Page text section start
# Chipping /Pitching



## centaur (Oct 2, 2007)

I have been struggling with my chipping and pitching from around the green to 45-50 yds away from the green. Do you guys have any good readings or videos that may help me?

Also, is Golf Tips Magazine any good?


----------



## broken tee (Jan 13, 2008)

*chipping and pitching*

I want someone to advise on this one too. I'm able to get loft but I'm too short or too long. just once in a while I hit a good one for a one putt. this is another game within the game.


----------



## centaur (Oct 2, 2007)

broken tee said:


> I want someone to advise on this one too. I'm able to get loft but I'm too short or too long. just once in a while I hit a good one for a one putt. this is another game within the game.


That is EXACTLY my problem also. Too short or too long with an ocassional good one and a rare chip in. This part of my game is murdering my score. I am pretty decent from the fairway and ok with putting, but when it comes to being around the green, 10-30 or so yards out, too long or too short. I can see my score dropping 10-15 strokes if I can get this part of my game down.


----------



## King Woods (Feb 18, 2008)

If you guys don't have water in front of you (or anything that would prevent a low shot), try taking a 3 iron/4 iron, putting it back in you stance, and just hitting it up there. With some practice, that method can be very potent.
Page text section end
== Exercise instructions ==
Please copy the part of the chipping and pitching thread that opens with the words "# Chipping /Pitching" and closes with "may help me?".
Excerpted records section start
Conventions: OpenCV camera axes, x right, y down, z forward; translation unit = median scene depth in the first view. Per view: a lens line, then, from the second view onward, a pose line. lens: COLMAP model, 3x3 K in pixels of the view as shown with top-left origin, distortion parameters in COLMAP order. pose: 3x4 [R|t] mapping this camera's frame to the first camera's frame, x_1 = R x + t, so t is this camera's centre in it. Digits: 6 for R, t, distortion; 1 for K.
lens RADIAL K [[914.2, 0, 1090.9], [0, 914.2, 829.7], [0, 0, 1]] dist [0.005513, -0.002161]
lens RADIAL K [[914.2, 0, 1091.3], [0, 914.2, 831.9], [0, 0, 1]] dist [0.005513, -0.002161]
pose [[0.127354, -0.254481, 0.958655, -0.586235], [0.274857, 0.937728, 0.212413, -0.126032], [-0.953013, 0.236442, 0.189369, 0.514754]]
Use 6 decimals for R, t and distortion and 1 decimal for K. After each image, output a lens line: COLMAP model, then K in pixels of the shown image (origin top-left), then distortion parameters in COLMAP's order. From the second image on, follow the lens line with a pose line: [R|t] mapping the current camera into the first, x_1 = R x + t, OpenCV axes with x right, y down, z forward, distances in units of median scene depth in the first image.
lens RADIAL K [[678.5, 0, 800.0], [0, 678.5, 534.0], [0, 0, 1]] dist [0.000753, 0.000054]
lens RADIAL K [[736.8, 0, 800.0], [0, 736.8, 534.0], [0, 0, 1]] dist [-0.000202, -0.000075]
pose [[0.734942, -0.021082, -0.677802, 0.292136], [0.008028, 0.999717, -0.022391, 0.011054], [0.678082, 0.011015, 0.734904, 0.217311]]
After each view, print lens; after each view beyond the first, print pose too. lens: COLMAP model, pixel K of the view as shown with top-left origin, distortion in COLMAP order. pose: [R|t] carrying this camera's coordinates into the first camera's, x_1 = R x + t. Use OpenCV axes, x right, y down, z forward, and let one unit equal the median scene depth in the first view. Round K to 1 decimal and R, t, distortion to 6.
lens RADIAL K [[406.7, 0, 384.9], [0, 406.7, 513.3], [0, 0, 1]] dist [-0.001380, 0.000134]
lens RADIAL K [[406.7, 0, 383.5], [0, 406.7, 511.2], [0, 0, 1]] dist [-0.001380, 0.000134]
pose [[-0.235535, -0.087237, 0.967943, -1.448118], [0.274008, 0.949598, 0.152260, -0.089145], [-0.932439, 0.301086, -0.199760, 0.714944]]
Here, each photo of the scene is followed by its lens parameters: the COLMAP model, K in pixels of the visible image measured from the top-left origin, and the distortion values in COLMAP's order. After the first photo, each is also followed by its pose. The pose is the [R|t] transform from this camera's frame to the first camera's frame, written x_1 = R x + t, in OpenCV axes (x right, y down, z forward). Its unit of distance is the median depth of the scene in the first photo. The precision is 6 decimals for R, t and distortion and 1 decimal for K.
Excerpted records section end
== Output for this exercise ==
# Chipping /Pitching



## centaur (Oct 2, 2007)

I have been struggling with my chipping and pitching from around the green to 45-50 yds away from the green. Do you guys have any good readings or videos that may help me?